— Start of Information provided —

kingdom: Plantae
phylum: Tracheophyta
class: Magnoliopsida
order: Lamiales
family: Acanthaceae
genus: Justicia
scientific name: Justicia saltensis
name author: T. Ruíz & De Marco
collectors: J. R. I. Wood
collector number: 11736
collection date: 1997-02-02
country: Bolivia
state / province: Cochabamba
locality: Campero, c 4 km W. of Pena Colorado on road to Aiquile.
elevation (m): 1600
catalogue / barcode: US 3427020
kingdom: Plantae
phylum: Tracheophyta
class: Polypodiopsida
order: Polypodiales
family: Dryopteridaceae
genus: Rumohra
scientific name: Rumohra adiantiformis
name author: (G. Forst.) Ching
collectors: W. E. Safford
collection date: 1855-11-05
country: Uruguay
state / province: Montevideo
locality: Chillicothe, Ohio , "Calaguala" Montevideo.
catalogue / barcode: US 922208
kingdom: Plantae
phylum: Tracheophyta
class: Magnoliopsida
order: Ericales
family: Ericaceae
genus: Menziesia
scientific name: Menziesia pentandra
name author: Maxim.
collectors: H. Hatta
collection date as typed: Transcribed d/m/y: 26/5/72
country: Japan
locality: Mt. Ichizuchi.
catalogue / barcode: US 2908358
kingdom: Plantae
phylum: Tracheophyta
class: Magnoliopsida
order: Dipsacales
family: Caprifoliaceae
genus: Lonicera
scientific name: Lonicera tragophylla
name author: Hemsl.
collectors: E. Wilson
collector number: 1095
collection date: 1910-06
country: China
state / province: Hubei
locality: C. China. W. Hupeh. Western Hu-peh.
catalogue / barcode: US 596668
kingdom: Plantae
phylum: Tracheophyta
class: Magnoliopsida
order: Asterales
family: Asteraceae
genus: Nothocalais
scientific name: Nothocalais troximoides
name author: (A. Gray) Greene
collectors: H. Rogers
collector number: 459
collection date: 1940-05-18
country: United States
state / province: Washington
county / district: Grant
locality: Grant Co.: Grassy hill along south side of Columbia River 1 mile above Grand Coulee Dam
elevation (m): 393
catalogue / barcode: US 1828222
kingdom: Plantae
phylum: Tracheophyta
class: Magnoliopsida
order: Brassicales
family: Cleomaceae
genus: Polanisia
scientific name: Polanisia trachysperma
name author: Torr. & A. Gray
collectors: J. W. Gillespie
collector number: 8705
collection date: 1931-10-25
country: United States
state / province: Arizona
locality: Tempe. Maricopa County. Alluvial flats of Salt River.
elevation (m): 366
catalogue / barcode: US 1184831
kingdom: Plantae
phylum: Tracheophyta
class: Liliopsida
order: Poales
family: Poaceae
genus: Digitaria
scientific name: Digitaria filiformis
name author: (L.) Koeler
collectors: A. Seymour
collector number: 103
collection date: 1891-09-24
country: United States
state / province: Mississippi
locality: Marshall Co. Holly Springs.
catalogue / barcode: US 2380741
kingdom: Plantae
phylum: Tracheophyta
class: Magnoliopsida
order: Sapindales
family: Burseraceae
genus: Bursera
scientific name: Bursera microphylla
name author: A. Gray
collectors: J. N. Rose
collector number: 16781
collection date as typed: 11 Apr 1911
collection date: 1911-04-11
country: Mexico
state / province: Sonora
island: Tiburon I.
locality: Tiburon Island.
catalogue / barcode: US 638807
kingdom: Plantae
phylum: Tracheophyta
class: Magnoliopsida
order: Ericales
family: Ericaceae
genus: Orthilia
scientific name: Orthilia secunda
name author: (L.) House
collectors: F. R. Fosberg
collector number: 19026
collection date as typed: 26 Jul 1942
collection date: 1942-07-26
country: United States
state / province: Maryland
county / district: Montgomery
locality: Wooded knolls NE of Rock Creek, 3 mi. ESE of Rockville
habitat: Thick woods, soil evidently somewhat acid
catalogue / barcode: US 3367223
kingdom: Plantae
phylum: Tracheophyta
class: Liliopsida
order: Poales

— End of Information provided —

• _What you should do_
Recast the material from the line with "state / province: Washington" to the line with "collector number: 8705" as a two-column CSV with the headers field and value, one row per line. Put each entry in its own quoted field and turn any line breaks into spaces.

• _Completed task_
field,value
"state / province:","Washington"
"county / district:","Grant"
"locality:","Grant Co.: Grassy hill along south side of Columbia River 1 mile above Grand Coulee Dam"
"elevation (m):","393"
"catalogue / barcode:","US 1828222"
"kingdom:","Plantae"
"phylum:","Tracheophyta"
"class:","Magnoliopsida"
"order:","Brassicales"
"family:","Cleomaceae"
"genus:","Polanisia"
"scientific name:","Polanisia trachysperma"
"name author:","Torr. & A. Gray"
"collectors:","J. W. Gillespie"
"collector number:","8705"